In a few days I will be leaving Cambodia, so this will be my last blog posting from here. Inevitably I find myself reflecting on the last 21 months, taking stock and thinking about what the experience has meant to me. And to be honest, this has been a little disquieting.
Small, quiet Sen Monorom has become home and I feel comfortable here. I like this quiet corner of the country with its gentle hills, pronounced seasonal shifts and watching the year unfold from my balcony.
I like the people, who have been welcoming and helped me adjust and who have accepted me into their community. I have enjoyed the challenge of learning new ways of doing things; being introduced to a completely fresh way of viewing the world; and getting to grips with a new language. I’ve had priceless moments as well as times of real despair. But, with no doubt whatsoever, I still have no regrets about coming here.

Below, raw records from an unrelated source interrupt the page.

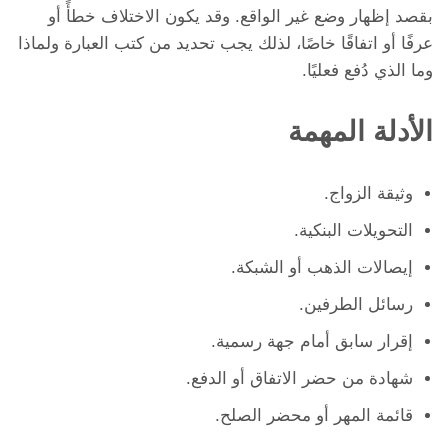
بقصد إظهار وضع غير الواقع. وقد يكون الاختلاف خطأً أو
عرفًا أو اتفاقًا خاصًا، لذلك يجب تحديد من كتب العبارة ولماذا
وما الذي دُفع فعليًا.
الأدلة المهمة
وثيقة الزواج.
التحويلات البنكية.
إيصالات الذهب أو الشبكة.
رسائل الطرفين.
إقرار سابق أمام جهة رسمية.
شهادة من حضر الاتفاق أو الدفع.
قائمة المهر أو محضر الصلح.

At the same time though, I came to do a job. I came to manage a WWF programme geared at supporting a vast area of good quality forest and the wildlife it contains. The disquiet comes from thinking about whether this has been achieved – have I been successful? There have been some positives, but these are all pretty modest. When I look at the bigger picture I can’t help but wonder if this is enough.
That is not to say the fight is lost. The forest cover is still extraordinary and there are some dedicated, committed individuals determined to protect this landscape. I can take some satisfaction in knowing that the areas in which we’ve been working have had a level of protection that other areas with no external support lacked – those unsupported areas have been utterly destroyed.
I believe that these splendid forests of eastern Cambodia do have a future but it is far from assured. The problem is that, at the political level that really matters, there is seemingly little meaningful commitment to the environment (in the sense of keeping it alive as a natural heritage of global importance rather than as a source of quick funds) or of any strong desire for partnership.
There is a limit to what professional, well-intentioned and focused groups – like WWF – can do. We can fight to slow the rate of destruction, to encourage and inform, to respond vigorously against illegal actions – and we hope that the prevailing political view will swing towards a genuine belief in the importance and the undoubted, irreplaceable beauty of these forests.
I have to be optimistic that this change will come and firmly believe that the best chance these forests have for survival is through a continued WWF presence, solidly backed by our supporters. This is not an easy task and nor will it be without its setbacks. But the increase in threats and risks to this landscape makes the need for a strong programme all the more pressing.
The time to act is now. Programmes like this are in the vanguard of protecting these forests and, as one of my friends recently pointed out, ‘if not us, then who will step up?’ My friend is right. If we’re not engaged then these forests will disappear. And that’s a future none of us wants.